Women in both PoC sites cited the lack of firewood, charcoal or other means to cook their food as a challenge that increases the risk of them being sexually assaulted when they leave the sites to look for these items.

“We receive food, but nothing we can use to cook it with. Maybe some NGO could assist in providing us with charcoal”, the women representative asked, adding that re-opening a pedestrian PoC exit, just for women, adjacent to the UN House main gate could also reduce the dangers involved in venturing outside.

A third problem mentioned by several IDP representatives is the perceived impunity of wrongdoers within the PoC sites.

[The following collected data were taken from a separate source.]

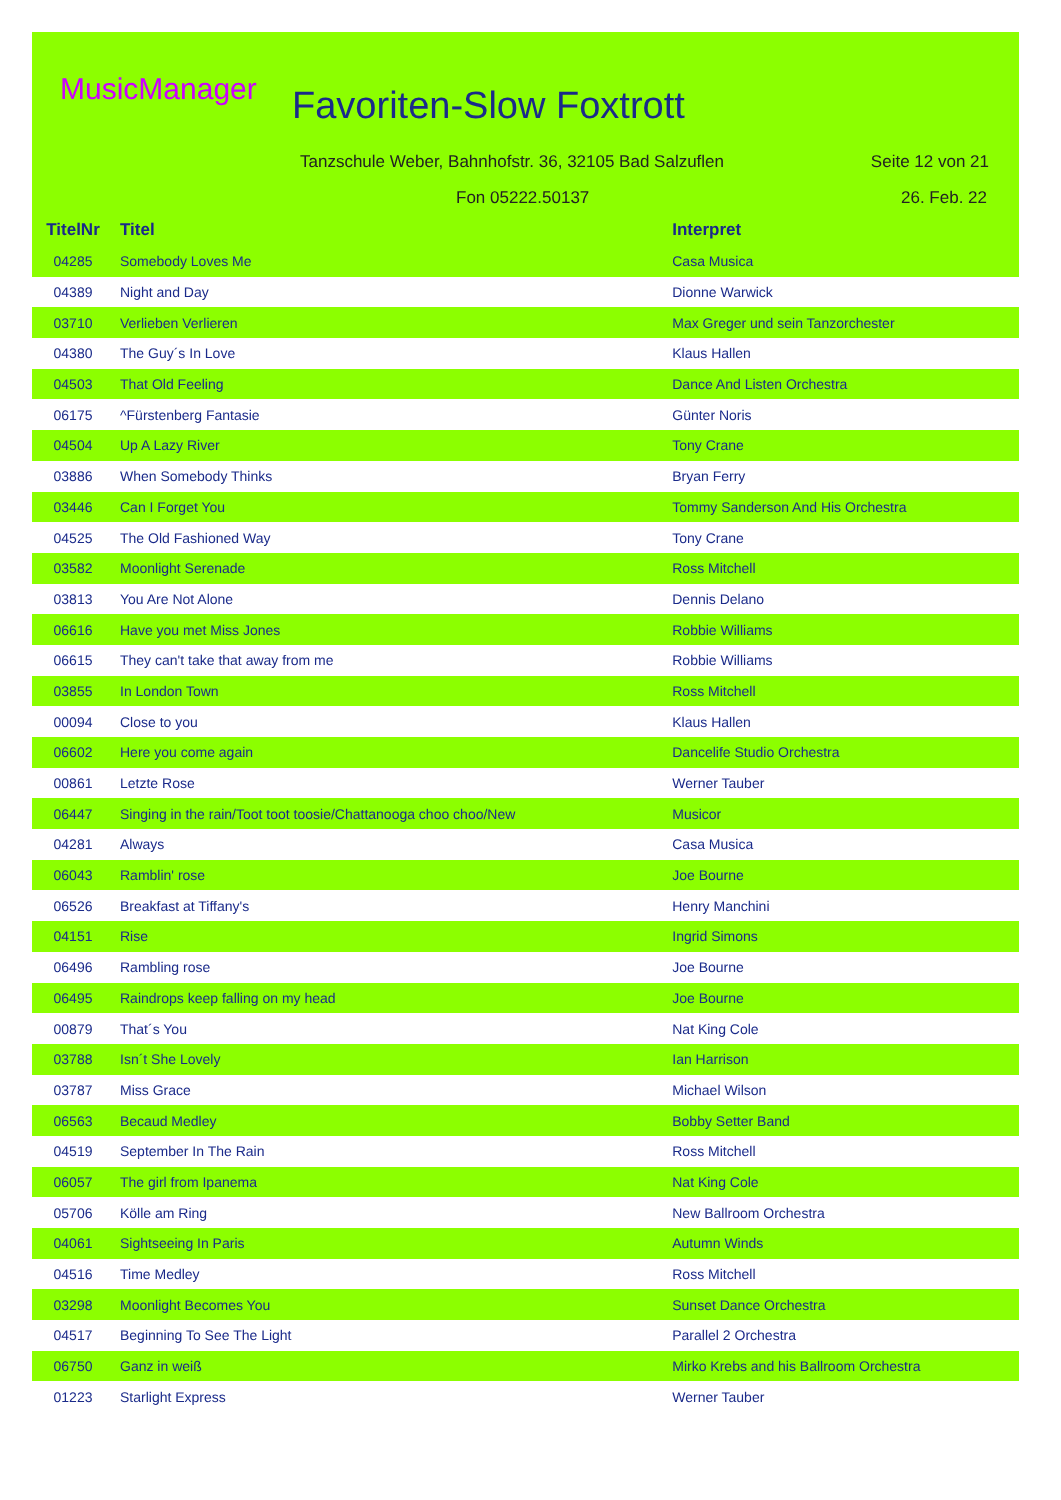MusicManager Favoriten-Slow Foxtrott
Tanzschule Weber, Bahnhofstr. 36, 32105 Bad Salzuflen
Seite 12 von 21
Fon 05222.50137 26. Feb. 22
| TitelNr | Titel | Interpret |
| --- | --- | --- |
| 04285 | Somebody Loves Me | Casa Musica |
| 04389 | Night and Day | Dionne Warwick |
| 03710 | Verlieben Verlieren | Max Greger und sein Tanzorchester |
| 04380 | The Guy´s In Love | Klaus Hallen |
| 04503 | That Old Feeling | Dance And Listen Orchestra |
| 06175 | ^Fürstenberg Fantasie | Günter Noris |
| 04504 | Up A Lazy River | Tony Crane |
| 03886 | When Somebody Thinks | Bryan Ferry |
| 03446 | Can I Forget You | Tommy Sanderson And His Orchestra |
| 04525 | The Old Fashioned Way | Tony Crane |
| 03582 | Moonlight Serenade | Ross Mitchell |
| 03813 | You Are Not Alone | Dennis Delano |
| 06616 | Have you met Miss Jones | Robbie Williams |
| 06615 | They can't take that away from me | Robbie Williams |
| 03855 | In London Town | Ross Mitchell |
| 00094 | Close to you | Klaus Hallen |
| 06602 | Here you come again | Dancelife Studio Orchestra |
| 00861 | Letzte Rose | Werner Tauber |
| 06447 | Singing in the rain/Toot toot toosie/Chattanooga choo choo/New | Musicor |
| 04281 | Always | Casa Musica |
| 06043 | Ramblin' rose | Joe Bourne |
| 06526 | Breakfast at Tiffany's | Henry Manchini |
| 04151 | Rise | Ingrid Simons |
| 06496 | Rambling rose | Joe Bourne |
| 06495 | Raindrops keep falling on my head | Joe Bourne |
| 00879 | That´s You | Nat King Cole |
| 03788 | Isn´t She Lovely | Ian Harrison |
| 03787 | Miss Grace | Michael Wilson |
| 06563 | Becaud Medley | Bobby Setter Band |
| 04519 | September In The Rain | Ross Mitchell |
| 06057 | The girl from Ipanema | Nat King Cole |
| 05706 | Kölle am Ring | New Ballroom Orchestra |
| 04061 | Sightseeing In Paris | Autumn Winds |
| 04516 | Time Medley | Ross Mitchell |
| 03298 | Moonlight Becomes You | Sunset Dance Orchestra |
| 04517 | Beginning To See The Light | Parallel 2 Orchestra |
| 06750 | Ganz in weiß | Mirko Krebs and his Ballroom Orchestra |
| 01223 | Starlight Express | Werner Tauber |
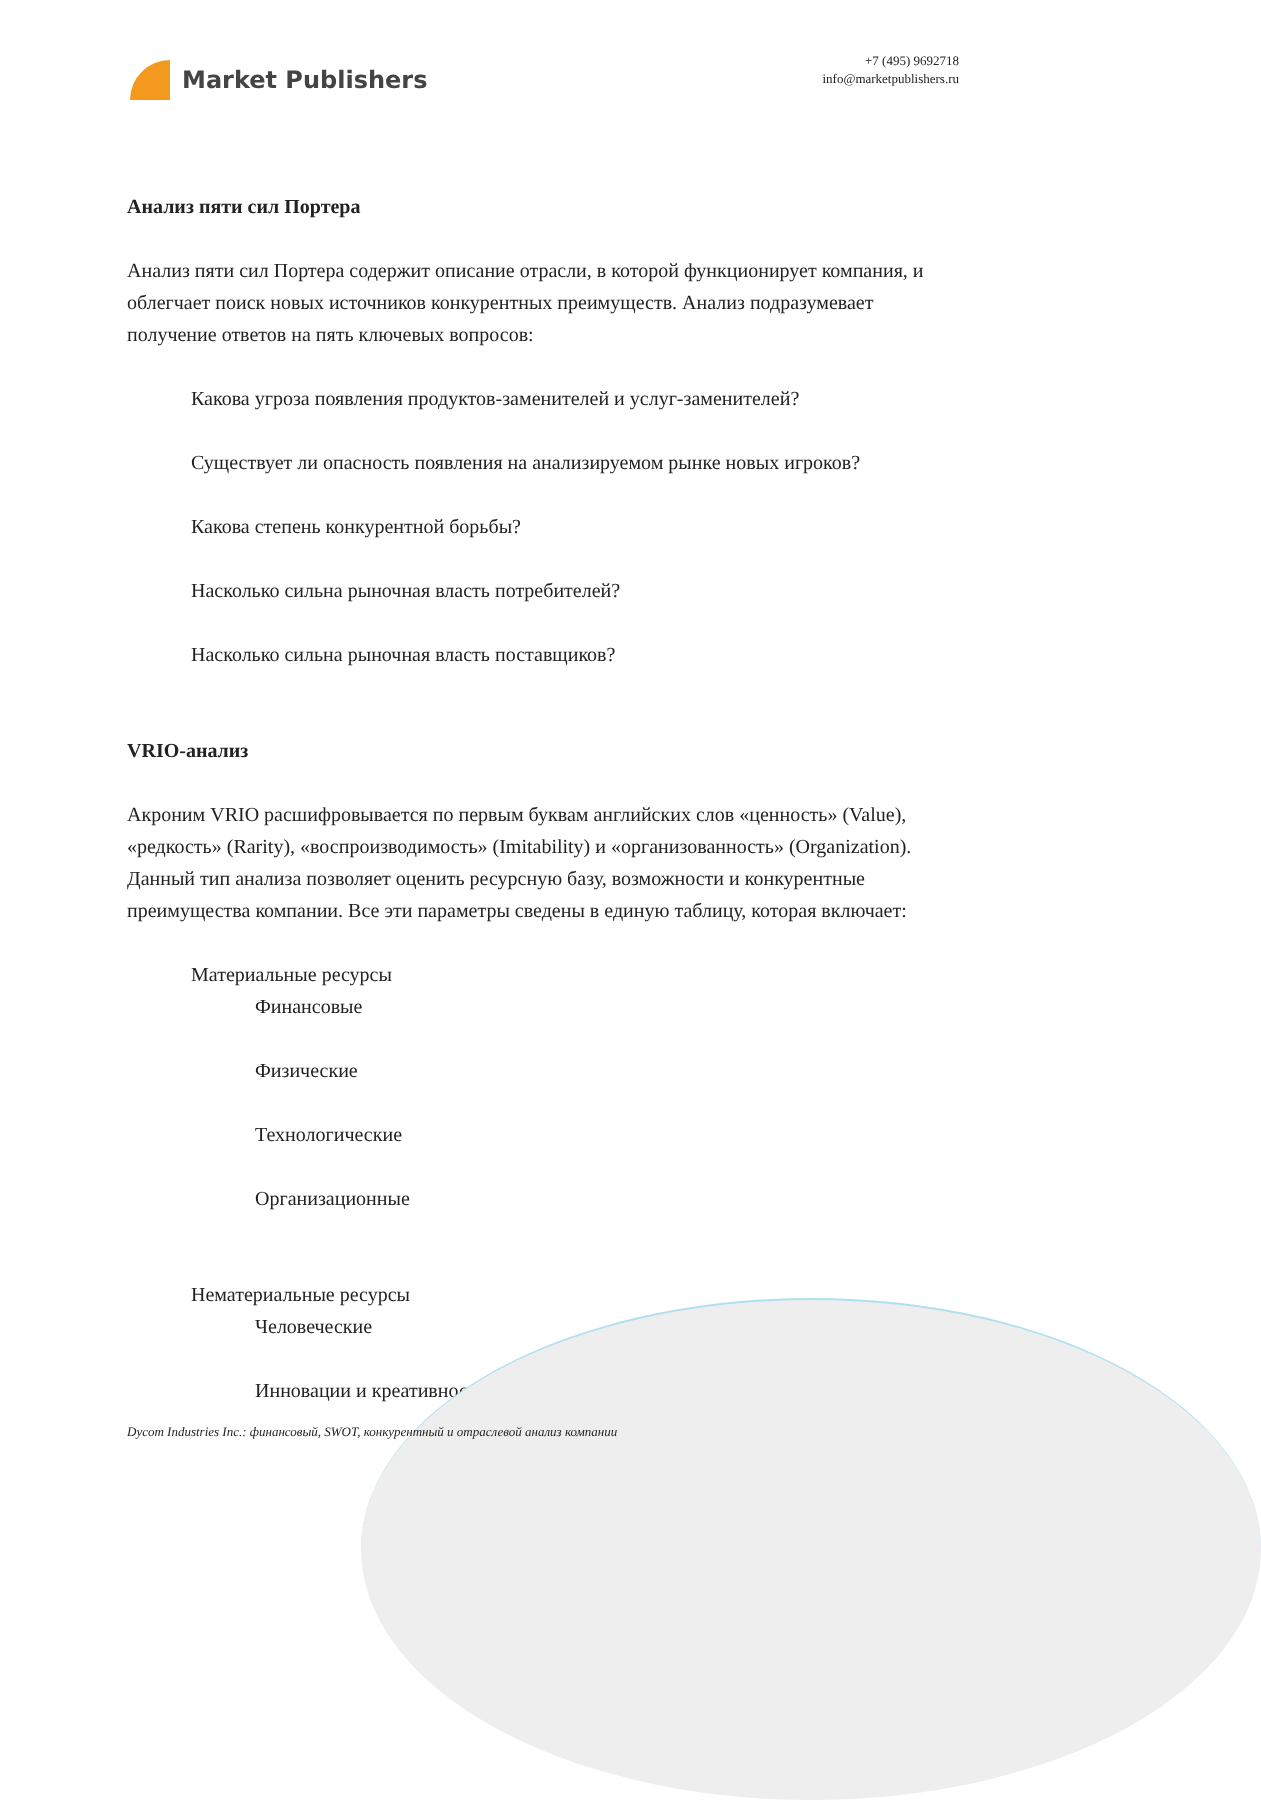Market Publishers
+7 (495) 9692718
info@marketpublishers.ru
Анализ пяти сил Портера
Анализ пяти сил Портера содержит описание отрасли, в которой функционирует компания, и облегчает поиск новых источников конкурентных преимуществ. Анализ подразумевает получение ответов на пять ключевых вопросов:
Какова угроза появления продуктов-заменителей и услуг-заменителей?
Существует ли опасность появления на анализируемом рынке новых игроков?
Какова степень конкурентной борьбы?
Насколько сильна рыночная власть потребителей?
Насколько сильна рыночная власть поставщиков?
VRIO-анализ
Акроним VRIO расшифровывается по первым буквам английских слов «ценность» (Value), «редкость» (Rarity), «воспроизводимость» (Imitability) и «организованность» (Organization). Данный тип анализа позволяет оценить ресурсную базу, возможности и конкурентные преимущества компании. Все эти параметры сведены в единую таблицу, которая включает:
Материальные ресурсы
Финансовые
Физические
Технологические
Организационные
Нематериальные ресурсы
Человеческие
Инновации и креативность
Dycom Industries Inc.: финансовый, SWOT, конкурентный и отраслевой анализ компании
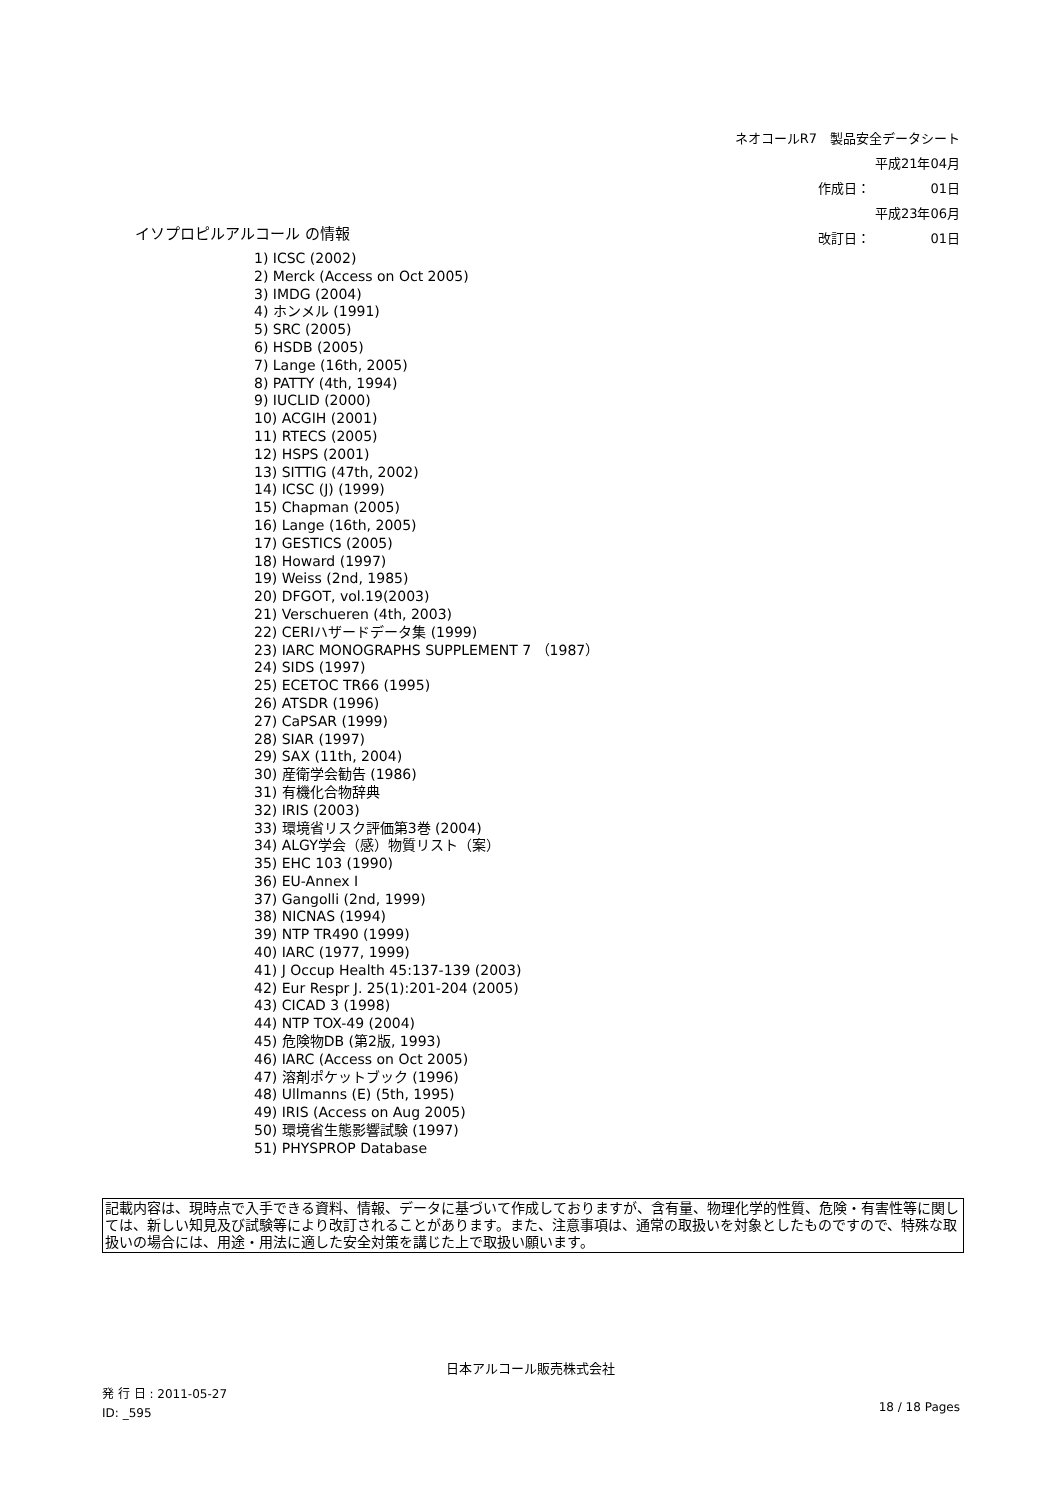ネオコールR7　製品安全データシート
作成日： 平成21年04月01日
改訂日： 平成23年06月01日
イソプロピルアルコール の情報
1) ICSC (2002)
2) Merck (Access on Oct 2005)
3) IMDG (2004)
4) ホンメル (1991)
5) SRC (2005)
6) HSDB (2005)
7) Lange (16th, 2005)
8) PATTY (4th, 1994)
9) IUCLID (2000)
10) ACGIH (2001)
11) RTECS (2005)
12) HSPS (2001)
13) SITTIG (47th, 2002)
14) ICSC (J) (1999)
15) Chapman (2005)
16) Lange (16th, 2005)
17) GESTICS (2005)
18) Howard (1997)
19) Weiss (2nd, 1985)
20) DFGOT, vol.19(2003)
21) Verschueren (4th, 2003)
22) CERIハザードデータ集 (1999)
23) IARC MONOGRAPHS SUPPLEMENT 7 （1987）
24) SIDS (1997)
25) ECETOC TR66 (1995)
26) ATSDR (1996)
27) CaPSAR (1999)
28) SIAR (1997)
29) SAX (11th, 2004)
30) 産衛学会勧告 (1986)
31) 有機化合物辞典
32) IRIS (2003)
33) 環境省リスク評価第3巻 (2004)
34) ALGY学会（感）物質リスト（案）
35) EHC 103 (1990)
36) EU-Annex I
37) Gangolli (2nd, 1999)
38) NICNAS (1994)
39) NTP TR490 (1999)
40) IARC (1977, 1999)
41) J Occup Health 45:137-139 (2003)
42) Eur Respr J. 25(1):201-204 (2005)
43) CICAD 3 (1998)
44) NTP TOX-49 (2004)
45) 危険物DB (第2版, 1993)
46) IARC (Access on Oct 2005)
47) 溶剤ポケットブック (1996)
48) Ullmanns (E) (5th, 1995)
49) IRIS (Access on Aug 2005)
50) 環境省生態影響試験 (1997)
51) PHYSPROP Database
記載内容は、現時点で入手できる資料、情報、データに基づいて作成しておりますが、含有量、物理化学的性質、危険・有害性等に関しては、新しい知見及び試験等により改訂されることがあります。また、注意事項は、通常の取扱いを対象としたものですので、特殊な取扱いの場合には、用途・用法に適した安全対策を講じた上で取扱い願います。
日本アルコール販売株式会社
発 行 日 : 2011-05-27
ID: _595
18 / 18 Pages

“We hand them over to UN Police officers and their holding facilities, but most of the time the same individuals are back already the next day, creating more trouble”, one IDP community leader complained.

Consensus prevailed among the PoC community representatives with regards to the general security situation: the current perception is one of increased insecurity and uncertainty. A certain “visiting delegation fatigue” and frustration was not only clearly visible but also verbalized by several IDPs present.

“How many times do we need to tell you about our situation, our concerns and our suggestions? I would have imagined that all of you would know everything there is to know by now”, a youth representative exclaimed.

Mr. Wane assured the IDPs he met that he and all of his colleagues “are as frustrated as you are” about the slow going in achieving progress in terms of security and living conditions.

“I totally understand your frustration, which we all share. The fact that we are here today is in itself a gesture of our deep concern. We are doing our level best, under very, very difficult circumstances, but let’s not fool ourselves: only with peace can there be significant improvements.”

The visiting ASG left one of two PoC meetings with a message on a common responsibility to move forward.

“Each and every one of us has the duty and obligation to promote peace and demonstrate forgiveness”, he said.

Mr. Wane’s strategic assessment mission has also visited Wau, Bentiu and Malakal and will leave the country on Wednesday 5 October.